Club organizers hope that the benefit match will mark the return of “serious polo” to the San Diego area. The sport first came to San Diego in the early 1920s, when Navy officers and local residents played on Coronado Island.
$1-Million Investment
Since then, San Diego’s relationship with polo has been erratic as clubs have come and gone. But the Rancho Santa Fe Polo Club, with its five fields and stabling for 400 horses, could put San Diego polo on the map.
Its 30 or so founding members invested a total of about $1 million to lease the land from the county and build stalls for the horses. Eventually, through club fees, the members expect to recoup their investment, said Susan Stovall, who helps manage the club.
Founding members pay $2,500 per season, while non-founding members pay $3,000 per season. In addition, there is a seasonal “stick and ball” fee of $500, a stall rental of $250, and a tack room rental of $300. The season beginning Sunday runs through October; there is no winter season.

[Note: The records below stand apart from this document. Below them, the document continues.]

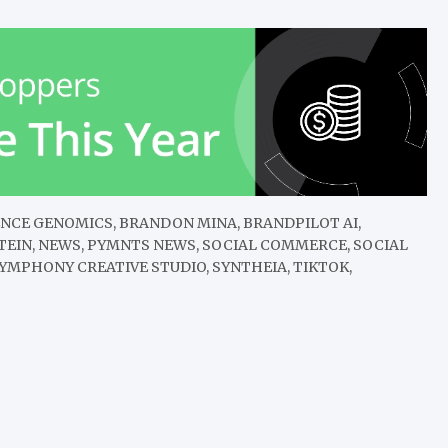
DIENCE GENOMICS, BRANDON MINA, BRANDPILOT AI,
STEIN, NEWS, PYMNTS NEWS, SOCIAL COMMERCE, SOCIAL
YMPHONY CREATIVE STUDIO, SYNTHEIA, TIKTOK,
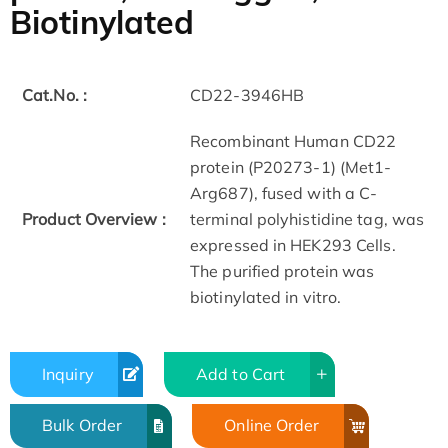
Biotinylated
Cat.No. :
CD22-3946HB
Recombinant Human CD22
protein (P20273-1) (Met1-
Arg687), fused with a C-
Product Overview :
terminal polyhistidine tag, was
expressed in HEK293 Cells.
The purified protein was
biotinylated in vitro.
Inquiry
Add to Cart
Bulk Order
Online Order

“This is going to be quite a club someday. I think it will be the next Palm Springs,” which is the West’s main polo center, said Bob Kuzman, the head instructor of an indoor polo club--the only one in San Diego--across the street from the Rancho Santa Fe club. Indoor clubs costs less and have a smaller playing field.
Jenks’ wife, Vanessa, also plays polo, but she can’t play right now because she is seven months pregnant. Even so, she says she can’t shake her obsession with the sport, and she can hardly wait to get back on a horse.
“It completely takes over. It is the finest sport anyone’s ever thought of,” she said.
Polo is often perceived as an elitist sport, played only by the very rich. But while members of the Rancho Santa Fe club acknowledge that the cost of playing polo can be prohibitive, they also say that polo in America is not as “aristocratic” as the game in England, where its popularity with the royal family gives it an upper-class tone.
Horse Determines the Game
The cheapest polo horse can be bought for about $3,500, but they can also cost as much as $25,000. Serious polo players need to have at least six horses, one for each 7-minute chukker. There are six chukkers in a match, and the horses get so tired after one chukker that a serious player would not reuse one.
Polo players say that the horse is 80% of the game, because no matter how good a player is, he can’t do much good if he can’t get to the ball. One polo lover was quoted as saying, “Shoot the rider, but save the horse.”
The object of the game is to knock the ball into the goal--”sort of a cross between soccer and basketball,” Stovall said.
But Vanessa Jenks bristles when she recalls that someone once said that polo is basically “ice hockey on horses.”
“It’s more like chess on horses. There’s so much more to it, so much finesse,” she said.
Sunday’s benefit match is open to the public. Tickets cost $25 if bought in advance at the Multiple Sclerosis Society office, or $35 if bought at the gate, which opens at 3:30 p.m. The club is about two miles east of Interstate 5 on Via de la Valle.